For Unitree, H2 Plus lowers customer development costs, improves overseas adoption by developers, universities, research institutions and enterprise pilot users, and helps a capital-market-bound company raise visibility and shorten product definition cycles.

China's robot autonomy depends on boundaries

The risk is not cooperation itself. The risk is unclear control. Robots differ from consumer electronics because they act in the physical world. A phone failure may interrupt information or services. A robot failure can cause loss of motion control, task failure, equipment damage, or safety risks on site.

Four boundaries therefore matter:

The first is data. Robots collect image, spatial, motion and task data in real environments, so ownership, anonymisation, model training rights and customer opt-outs must be clearly defined.

The second is software. Unitree, Nvidia and customers must clarify who controls motion control, task planning, AI inference and cloud management, and which layers can be replaced. Without a clear decision chain, maintenance, upgrades and trust will suffer.

The third is supply. Chips and development platforms face supply cycles, cost swings and roadmap shifts, so Unitree must ensure the same robot body can support multiple computing options.

The fourth is brand. Unitree is a whole-machine company, not a component supplier inside another ecosystem. Its long-term value will rest on system capability, service continuity and technology direction, not hardware pricing alone.

Robot autonomy now hinges on ecosystems, not isolation

The debate points to a broader shift. Humanoid robotics may follow smart vehicles into a layered division of labor, where companies control product definition, system integration, user experience and core data while working with chip, software, sensor and algorithm suppliers. Full-stack players, hardware platforms, embodied AI model providers, application developers and secondary-development specialists may all coexist.

Unitree already has strength in whole-machine engineering and cost control. Omdia's 2025 data put China humanoid robot shipments at 5,168 units for AgiBot, 5,500 for Unitree and 1,000 for Ubtech. Unitree is also said to lead global quadruped robot dog shipments.

The next race is to move robots from "able to move" to "able to work," requiring AI, software tools, developer ecosystems and real-world applications to mature together.

More than one deal, more than one player

China's concerns are understandable. Critics fear Unitree could become a high-end contractor, face supply chokepoints, leak technology or see domestic innovation weakened under US tech restrictions. Yet H2 Plus targets universities and research institutions, not a sweeping strategic alliance, and does not decide China's robotics roadmap or the sector's wider technology route.

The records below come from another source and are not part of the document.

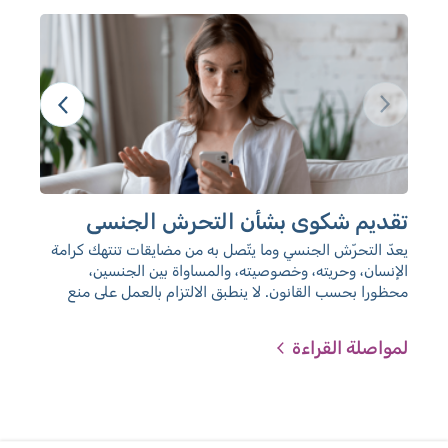
تقديم شكوى بشأن التحرش الجنسي
شر
يعدّ التحرّش الجنسي وما يتّصل به من مضايقات تنتهك كرامة
شرو
الإنسان، وحريته، وخصوصيته، والمساواة بين الجنسين،
محظورا بحسب القانون. لا ينطبق الالتزام بالعمل على منع
التحرش الجنسي على علاقات العمل وحدها، بل أيضا بكل ما
يتعلق بالعلاقة بين المعالج والمتعالج، وبناء عليه فإن لئوميت
لمواصلة القراءة
لمو
التي توفر خدمات لأكثر من 700 ألف زبونا وزبونة، تعمل من
أجل الحفاظ على بيئة قائمة على الاحترام، وخالية من
التحرشات.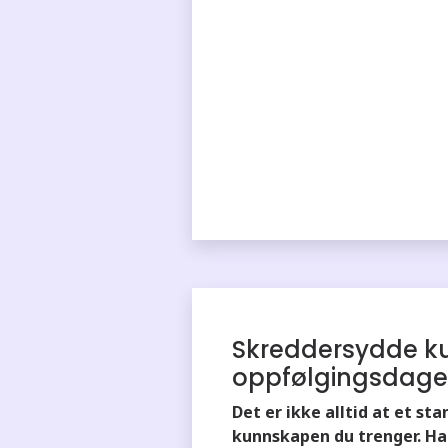
Skreddersydde ku
oppfølgingsdage
Det er ikke alltid at et sta
kunnskapen du trenger. Ha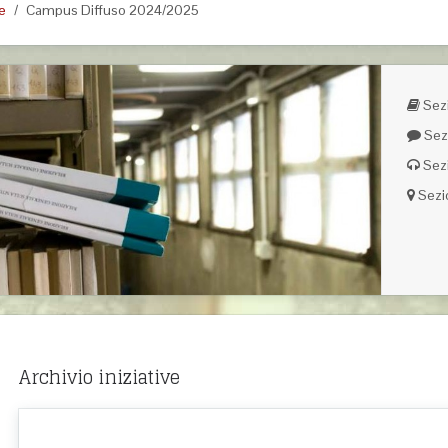
ve
Campus Diffuso 2024/2025
Sezi
Sez
Sez
Sezi
Archivio iniziative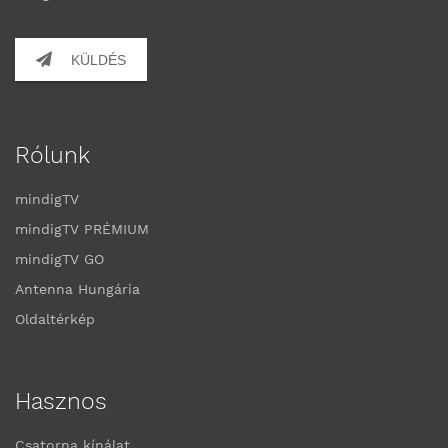
KÜLDÉS
Rólunk
mindigTV
mindigTV PRÉMIUM
mindigTV GO
Antenna Hungária
Oldaltérkép
Hasznos
Csatorna kínálat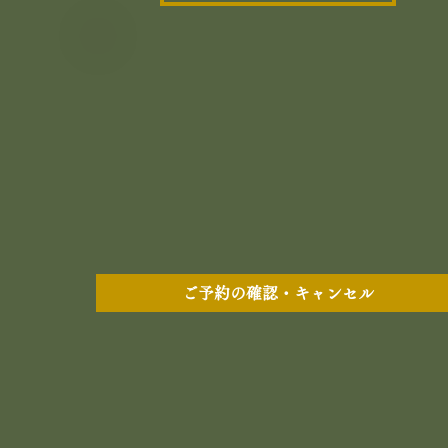
ご予約の確認・キャンセル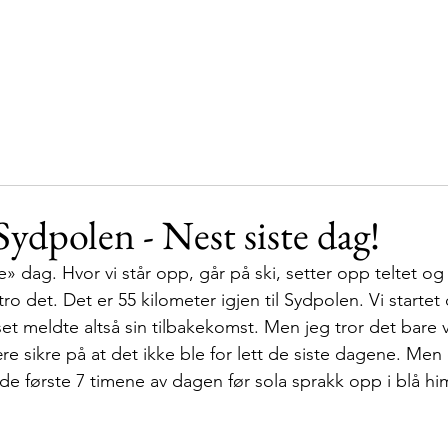
Hjem
Vår historie
Støttespillere
Sydpolen
Sydpolen - Nest siste dag!
ge» dag. Hvor vi står opp, går på ski, setter opp teltet og 
ro det. Det er 55 kilometer igjen til Sydpolen. Vi startet
t meldte altså sin tilbakekomst. Men jeg tror det bare v
 sikre på at det ikke ble for lett de siste dagene. Men d
 de første 7 timene av dagen før sola sprakk opp i blå hi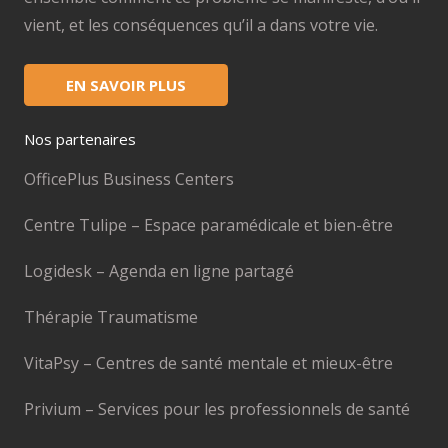
vient, et les conséquences qu’il a dans votre vie.
EN SAVOIR PLUS
Nos partenaires
OfficePlus Business Centers
Centre Tulipe – Espace paramédicale et bien-être
Logidesk – Agenda en ligne partagé
Thérapie Traumatisme
VitaPsy – Centres de santé mentale et mieux-être
Privium – Services pour les professionnels de santé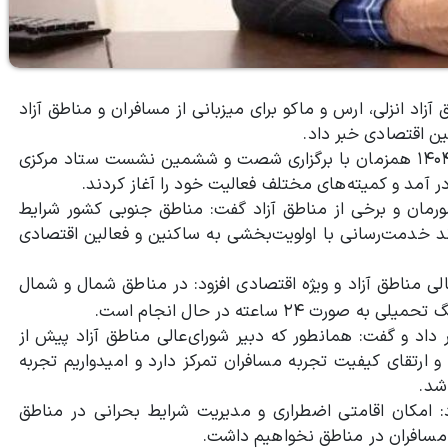
اد انزلی، ارس و ماکو برای میزبانی از مسافر
ان و مناطق آزاد
ین اقتصادی خبر داد.
مهدی مزینانی گفت: این ستاد در مناطق آزاد از ۲۶ بهمن ۱۴۰۴ همزمان با برگزاری شصت و ششمین نشست ستاد مرکزی
آمد و کمیته‌های مختلف فعالیت خود را آغاز کردند.
شورمان و برخی از مناطق آزاد گفت: مناطق جنوبی کشور شرایط
وند خدمت‌رسانی با اولویت‌بخشی به ساکنین و فعالین اقتصادی
لی منا
طق آزاد و ویژه اقتصادی افزود: در مناطق شمال و شمال
۲ ساعته در حال انجام است.
 داد و گفت: همانطور که دبیر شورای‌عالی مناطق آزاد پیش از
 ارتقای کیفیت تجربه مسافران تمرکز دارد و امیدواریم تجربه
شد.
د: امکان اقامتی اضطراری و مدیریت شرایط بحرانی در مناطق
 مسافران در مناطق نخواهیم داشت.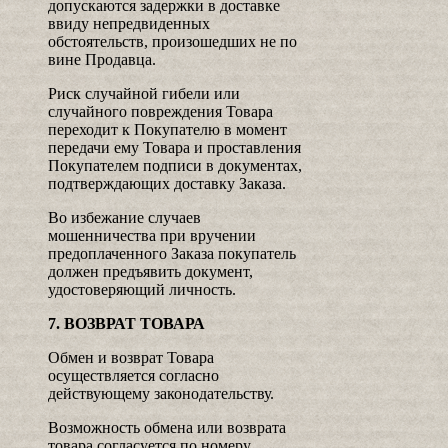
допускаются задержки в доставке
ввиду непредвиденных
обстоятельств, произошедших не по
вине Продавца.
Риск случайной гибели или
случайного повреждения Товара
переходит к Покупателю в момент
передачи ему Товара и проставления
Покупателем подписи в документах,
подтверждающих доставку Заказа.
Во избежание случаев
мошенничества при вручении
предоплаченного Заказа покупатель
должен предъявить документ,
удостоверяющий личность.
7. ВОЗВРАТ ТОВАРА
Обмен и возврат Товара
осуществляется согласно
действующему законодательству.
Возможность обмена или возврата
товара согласуется по номеру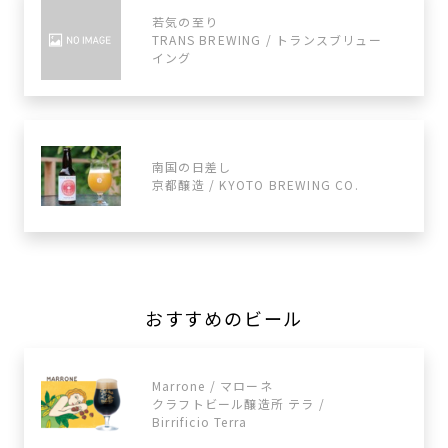
若気の至り
TRANS BREWING / トランスブリュー
イング
南国の日差し
京都醸造 / KYOTO BREWING CO.
おすすめのビール
Marrone / マローネ
クラフトビール醸造所 テラ /
Birrificio Terra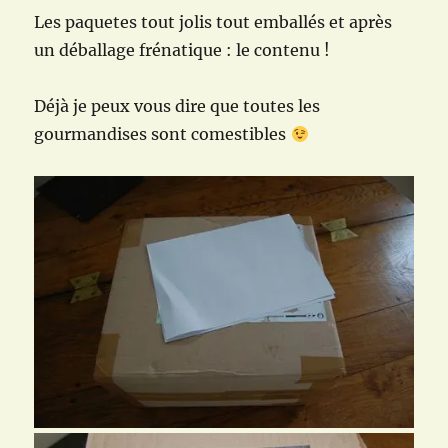
Les paquetes tout jolis tout emballés et après
un déballage frénatique : le contenu !
Déjà je peux vous dire que toutes les
gourmandises sont comestibles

Unitree still has room to build its own stack. In its IPO process, it plans to raise CNY4.2 billion (US$620 million), with nearly half earmarked for intelligent robot model development. Since 2024, it has increased investment in embodied large models, shifting from hardware sales towards a software-hardware integrated, AI-driven platform.

China's robotics ecosystem is no longer a one-company race. AgiBot, Ubtech and other local players are rising, while some companies use Nvidia Jetson Thor and others develop around domestic platforms such as Huawei Ascend. One deal cannot hijack the industry's autonomy push.

China's AI, semiconductor and robotics industries now have a stronger domestic base and more fallback options. Even in extreme conditions, robot makers such as Unitree could shift the robot brain from Nvidia to domestic alternatives.

Openness and autonomy are not opposites

For a Chinese robot maker seeking global markets, cutting itself off from global developers, customers and toolchains would be self-limiting. The key is whether Unitree can use Nvidia's ecosystem while retaining control of technology direction, product rhythm, data boundaries and system integration.

Unitree should not be judged simply for working with Nvidia. In humanoid robotics, few companies can own the whole stack alone. The real test is whether Unitree can turn global collaboration into leverage for China's robotics intelligence stack, rather than dependence on someone else's.